O presidente dos Estados Unidos, Donald Trump, demitiu na quinta-feira 9 os dois últimos comissários federais da Comissão de Assistência Eleitoral (EAC). A mudança ocorre quatro meses antes das midterms, que elegem cadeiras do Senado e da Câmara.

Demissão da EAC acontece com midterms a quatro meses de distância

A EAC é a agência federal que garante votos precisos e seguros. A medida mexe no órgão que costuma trabalhar com uma liderança de conselho formada por quatro comissários.

O timing chama atenção de especialistas por envolver a votação de meio de mandato. As midterms estão marcadas para 3 de novembro, com renovação de cadeiras cruciais no Senado e na Câmara.

Thomas Hicks e Benjamin Hovland foram notificados por e-mail

O jornal USA Today informou que, no início do ano, os dois integrantes indicados pelo Partido Republicano renunciaram.
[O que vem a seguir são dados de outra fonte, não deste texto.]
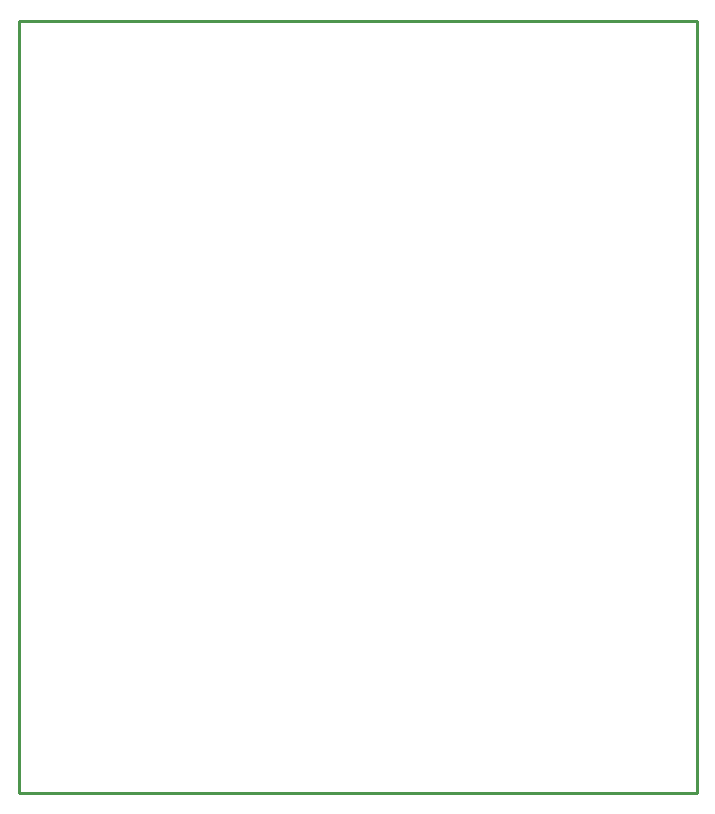
<source format=gko>
G04*
G04 #@! TF.GenerationSoftware,Altium Limited,Altium Designer,22.8.2 (66)*
G04*
G04 Layer_Color=16711935*
%FSLAX25Y25*%
%MOIN*%
G70*
G04*
G04 #@! TF.SameCoordinates,013CEF1E-E844-4C8F-9221-5B29E727AB2A*
G04*
G04*
G04 #@! TF.FilePolarity,Positive*
G04*
G01*
G75*
%ADD13C,0.01000*%
D13*
X0Y0D02*
X226000D01*
Y257500D01*
X0D02*
X226000D01*
X0Y0D02*
Y257500D01*
M02*

</source>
Com isso, ficaram apenas Chair Thomas Hicks e Benjamin Hovland, indicados pelos democratas.

Segundo a imprensa americana, os dois receberam um e-mail na quinta-feira com a notificação da demissão. A mensagem, citada pela CNN, disse: “Em nome do presidente Donald J. Trump, escrevo para informar que seu cargo como comissário da Comissão de Assistência Eleitoral está rescindido, com efeito imediato”.

Pesquisas recentes apontam vantagem modesta dos democratas nas intenções de voto para as midterms, entre 3 e 9 pontos percentuais, e indicam que o cenário pode se confirmar em 2026.

Senador Mark Warner critica cortes perto das eleições de 2026

O senador democrata Mark Warner, da Virginia, afirmou no X (ex-Twitter) que as demissões “deveriam preocupar todos os americanos, independentemente de seu partido”.

Warner também disse que remover “cada um dos comissários remanescentes a poucos meses das eleições de meio de mandato de 2026” exige uma explicação imediata do governo.